Exercise directions:
Copy exactly the lines of the records below, and only those lines, beginning with the line that contains "right elbow: (202, 76)" and ending with the line that contains "right eye: (445, 253)".

(Records excerpted from a collection)
※

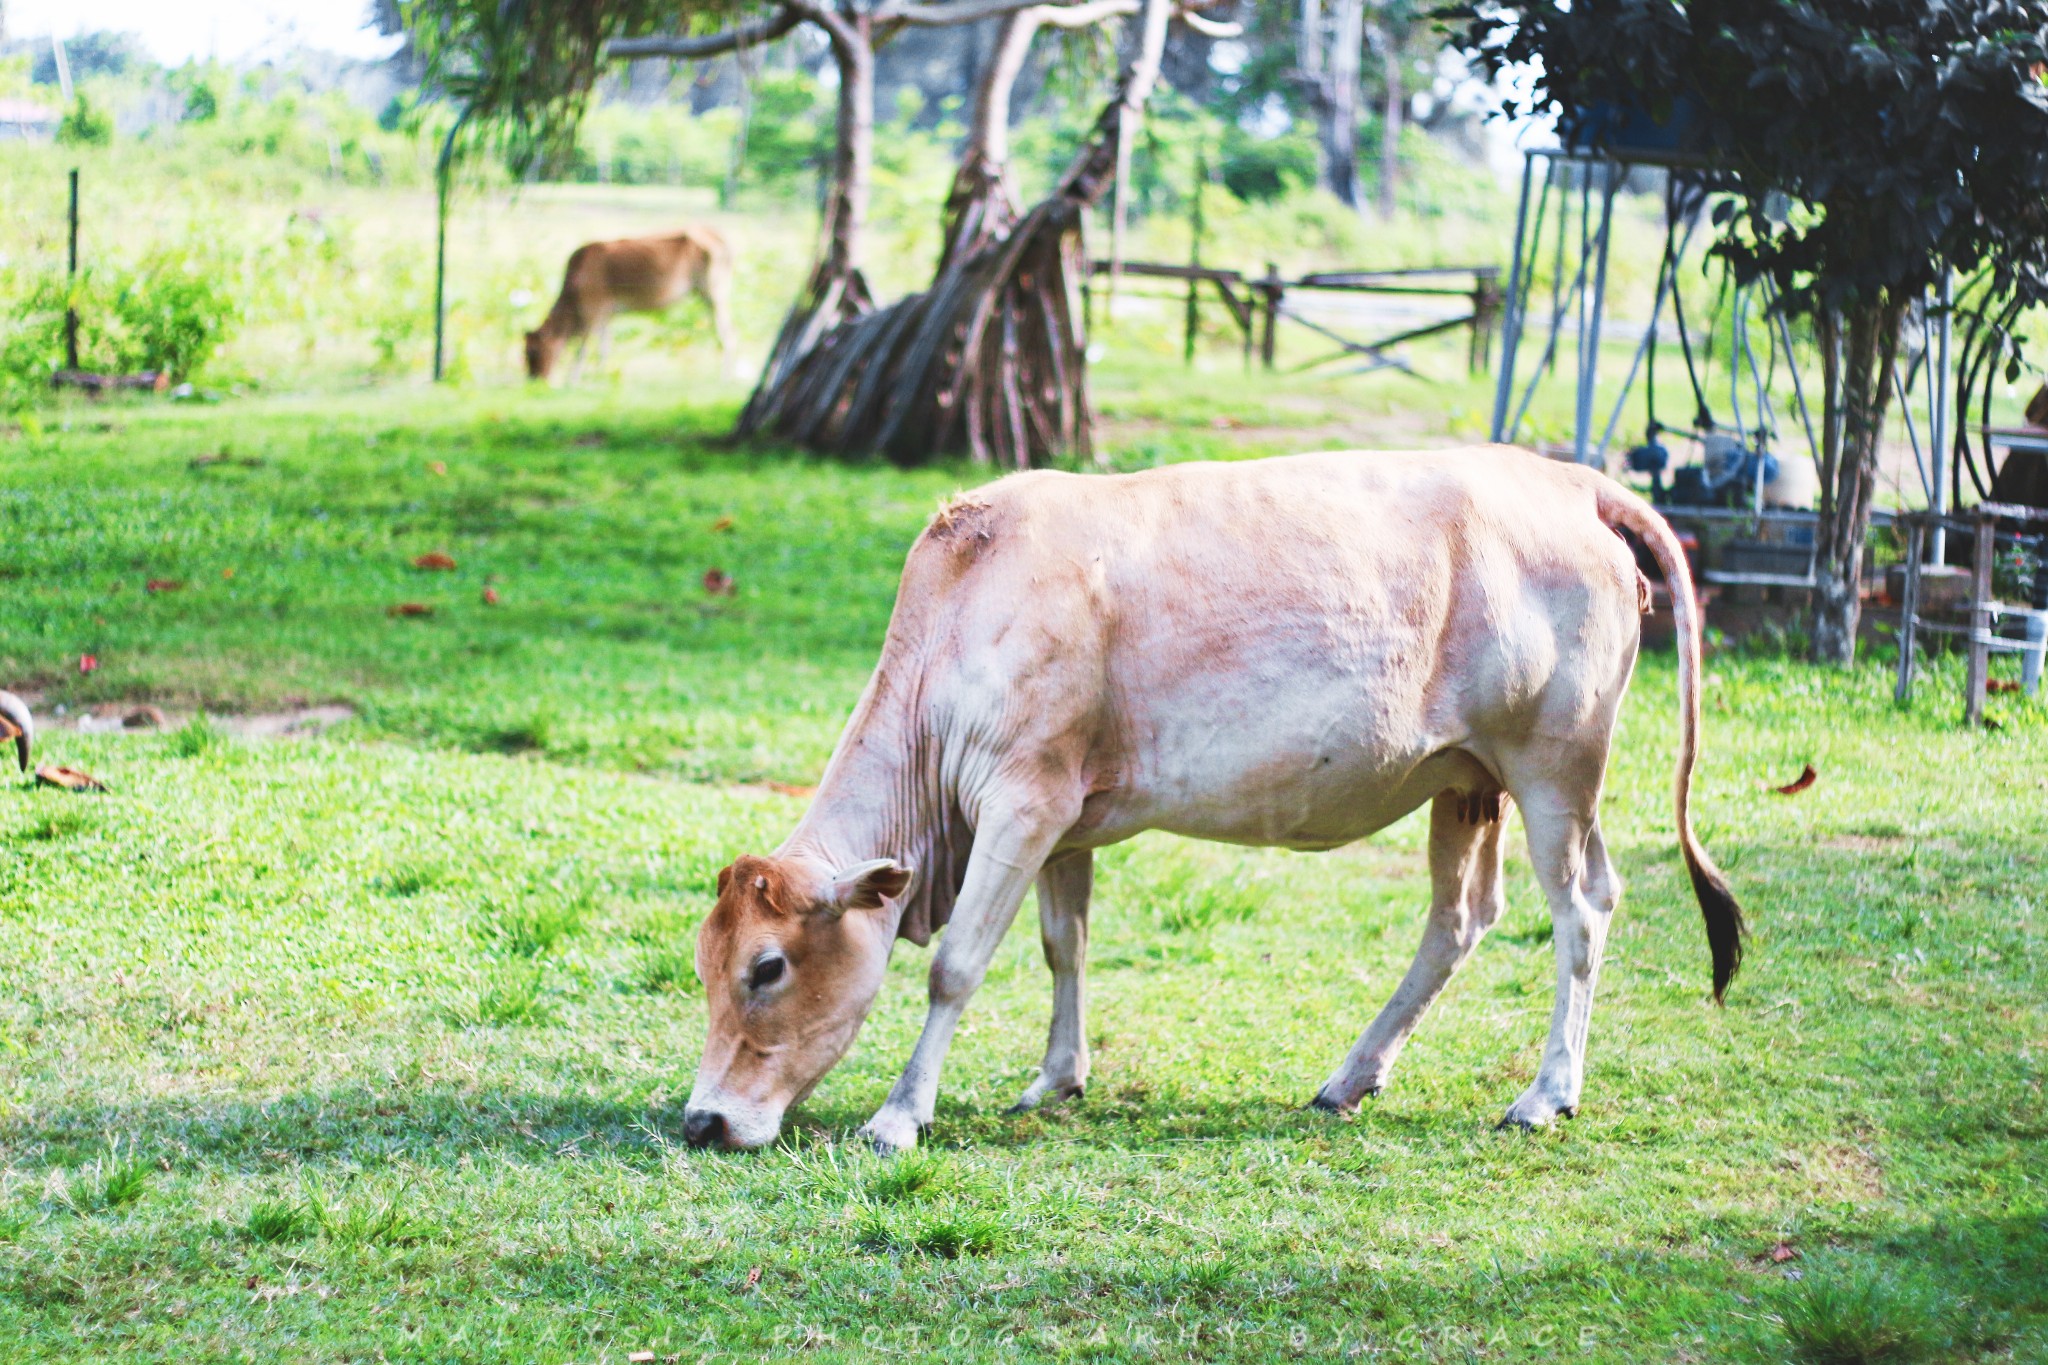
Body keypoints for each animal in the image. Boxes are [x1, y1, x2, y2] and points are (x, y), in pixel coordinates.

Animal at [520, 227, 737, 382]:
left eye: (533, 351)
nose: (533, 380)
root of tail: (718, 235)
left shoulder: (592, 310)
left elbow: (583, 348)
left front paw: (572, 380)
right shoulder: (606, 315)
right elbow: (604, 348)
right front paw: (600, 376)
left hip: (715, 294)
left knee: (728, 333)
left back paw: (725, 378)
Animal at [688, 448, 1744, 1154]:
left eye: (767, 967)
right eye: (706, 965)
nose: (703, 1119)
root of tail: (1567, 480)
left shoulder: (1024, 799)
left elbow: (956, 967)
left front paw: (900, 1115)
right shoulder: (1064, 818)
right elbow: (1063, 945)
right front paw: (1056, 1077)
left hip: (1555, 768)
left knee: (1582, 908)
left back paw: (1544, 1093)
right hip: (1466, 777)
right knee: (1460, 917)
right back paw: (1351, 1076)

※

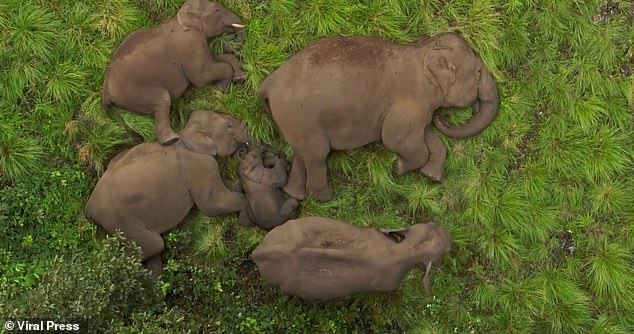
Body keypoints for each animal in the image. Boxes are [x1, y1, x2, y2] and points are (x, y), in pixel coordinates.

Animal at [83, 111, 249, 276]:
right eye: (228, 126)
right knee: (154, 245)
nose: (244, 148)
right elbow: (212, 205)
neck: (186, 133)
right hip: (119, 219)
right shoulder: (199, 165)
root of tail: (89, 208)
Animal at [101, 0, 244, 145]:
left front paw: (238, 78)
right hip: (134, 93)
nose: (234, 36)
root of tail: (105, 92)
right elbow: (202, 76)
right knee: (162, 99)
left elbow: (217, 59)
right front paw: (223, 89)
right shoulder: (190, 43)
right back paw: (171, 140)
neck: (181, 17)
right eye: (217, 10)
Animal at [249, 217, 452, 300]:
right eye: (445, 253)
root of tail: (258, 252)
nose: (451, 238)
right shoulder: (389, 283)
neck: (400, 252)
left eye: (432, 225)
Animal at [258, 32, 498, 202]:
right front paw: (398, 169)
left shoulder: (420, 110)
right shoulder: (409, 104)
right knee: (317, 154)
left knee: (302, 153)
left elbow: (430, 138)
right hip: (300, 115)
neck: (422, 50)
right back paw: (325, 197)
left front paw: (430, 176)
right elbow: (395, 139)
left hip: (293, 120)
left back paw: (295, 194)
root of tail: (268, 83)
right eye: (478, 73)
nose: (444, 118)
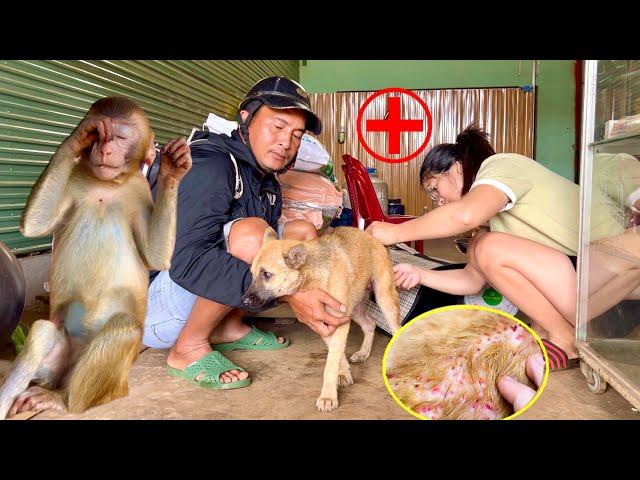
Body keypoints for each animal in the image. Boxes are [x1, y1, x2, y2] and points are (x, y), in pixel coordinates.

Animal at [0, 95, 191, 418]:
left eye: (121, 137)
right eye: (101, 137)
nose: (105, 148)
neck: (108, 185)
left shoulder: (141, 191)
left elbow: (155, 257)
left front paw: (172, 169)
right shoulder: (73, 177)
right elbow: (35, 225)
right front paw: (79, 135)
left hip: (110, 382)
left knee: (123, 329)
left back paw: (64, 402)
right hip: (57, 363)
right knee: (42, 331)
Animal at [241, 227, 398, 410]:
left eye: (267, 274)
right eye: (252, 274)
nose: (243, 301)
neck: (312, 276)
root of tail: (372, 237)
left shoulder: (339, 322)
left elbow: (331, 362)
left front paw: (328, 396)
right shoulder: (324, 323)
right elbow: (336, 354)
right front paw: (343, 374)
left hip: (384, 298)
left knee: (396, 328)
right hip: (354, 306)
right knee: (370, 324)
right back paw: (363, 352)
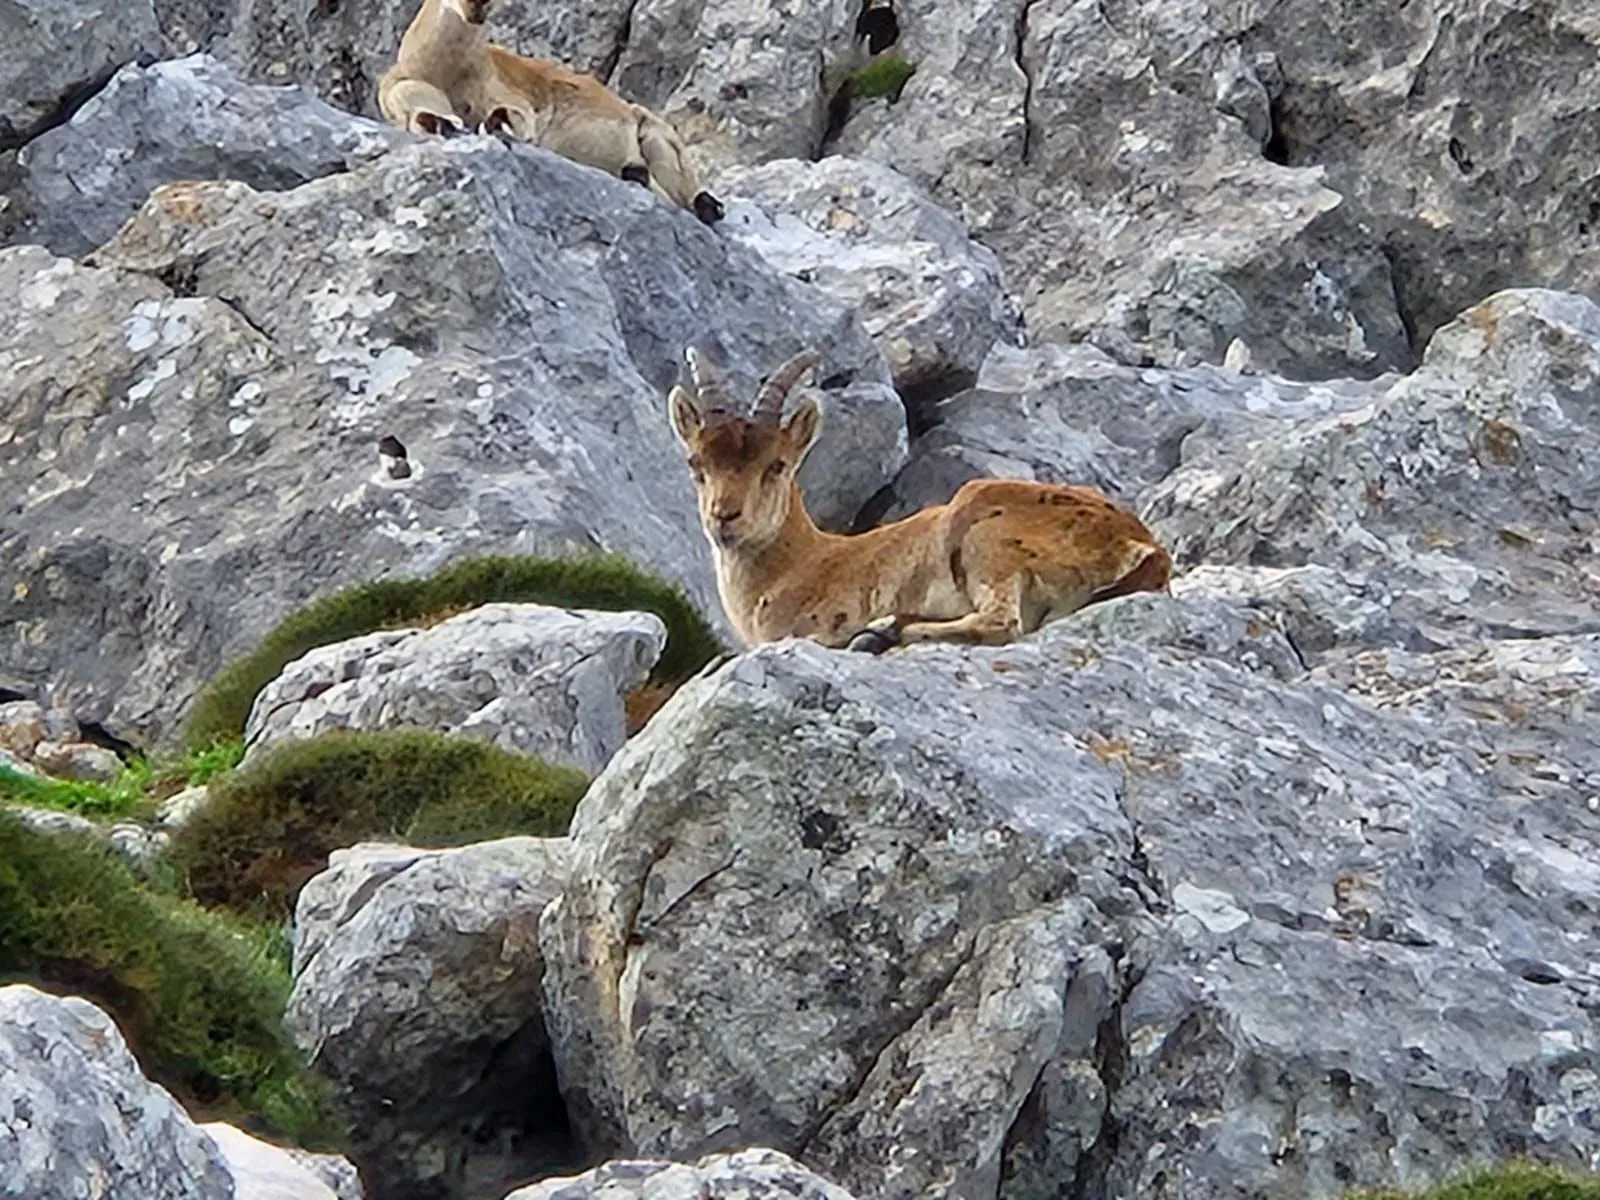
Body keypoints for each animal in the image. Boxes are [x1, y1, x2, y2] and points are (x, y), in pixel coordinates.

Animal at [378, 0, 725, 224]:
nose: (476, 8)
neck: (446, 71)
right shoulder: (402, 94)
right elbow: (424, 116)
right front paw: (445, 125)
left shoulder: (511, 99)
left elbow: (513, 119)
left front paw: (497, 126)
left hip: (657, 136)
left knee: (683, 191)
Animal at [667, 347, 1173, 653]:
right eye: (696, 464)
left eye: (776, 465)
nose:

※

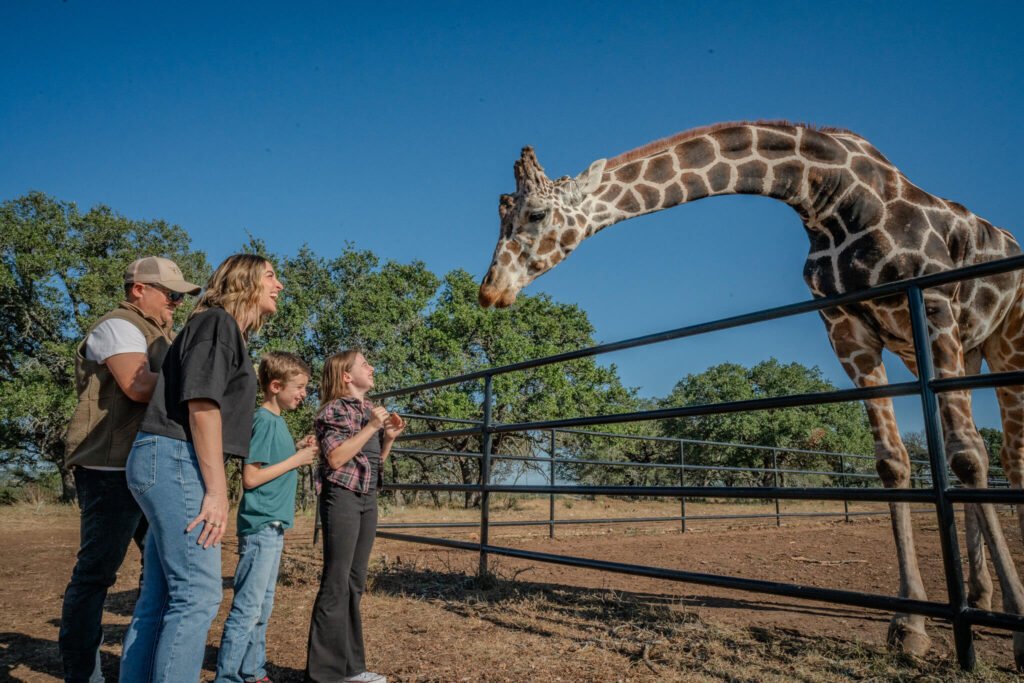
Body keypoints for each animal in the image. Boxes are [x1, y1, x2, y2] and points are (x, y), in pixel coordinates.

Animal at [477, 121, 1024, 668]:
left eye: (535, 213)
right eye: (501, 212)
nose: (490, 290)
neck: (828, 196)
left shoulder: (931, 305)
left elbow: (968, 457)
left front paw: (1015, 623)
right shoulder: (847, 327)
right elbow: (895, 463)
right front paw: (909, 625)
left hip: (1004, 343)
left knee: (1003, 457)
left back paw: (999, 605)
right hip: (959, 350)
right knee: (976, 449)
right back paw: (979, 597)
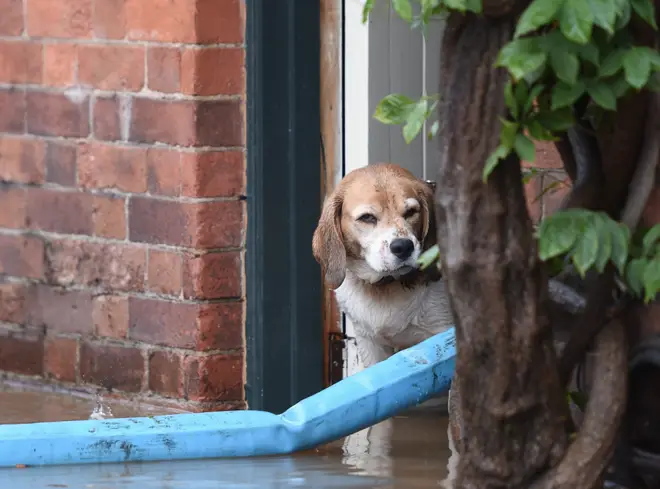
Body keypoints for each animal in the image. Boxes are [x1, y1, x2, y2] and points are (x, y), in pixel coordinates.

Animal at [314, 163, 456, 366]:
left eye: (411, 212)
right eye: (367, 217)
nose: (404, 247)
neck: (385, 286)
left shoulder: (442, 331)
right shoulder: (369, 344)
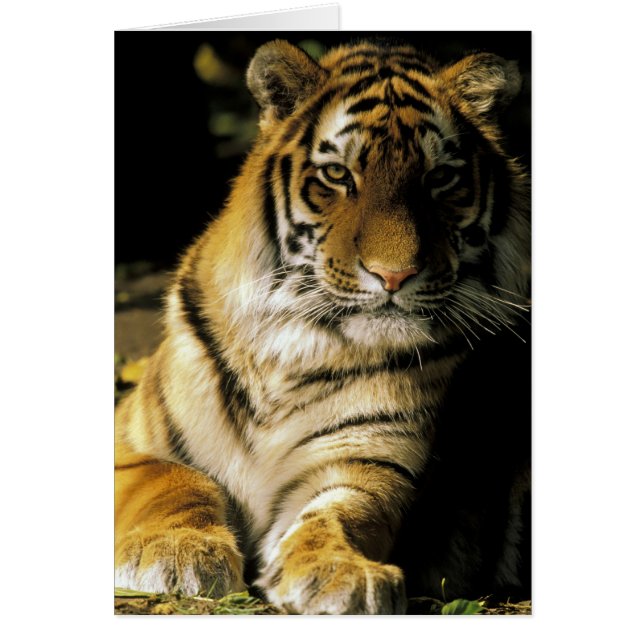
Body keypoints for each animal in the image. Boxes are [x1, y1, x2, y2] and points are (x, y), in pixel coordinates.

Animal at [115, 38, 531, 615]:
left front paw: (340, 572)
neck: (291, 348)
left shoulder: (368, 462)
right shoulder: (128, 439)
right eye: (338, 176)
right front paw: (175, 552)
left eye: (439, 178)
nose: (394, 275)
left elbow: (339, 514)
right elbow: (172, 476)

※

Task answer:
right elbow: (202, 76)
right knee: (162, 99)
left elbow: (217, 59)
right front paw: (223, 89)
right shoulder: (190, 43)
right back paw: (171, 140)
neck: (181, 17)
right eye: (217, 10)
Animal at [249, 217, 452, 300]:
right eye: (445, 253)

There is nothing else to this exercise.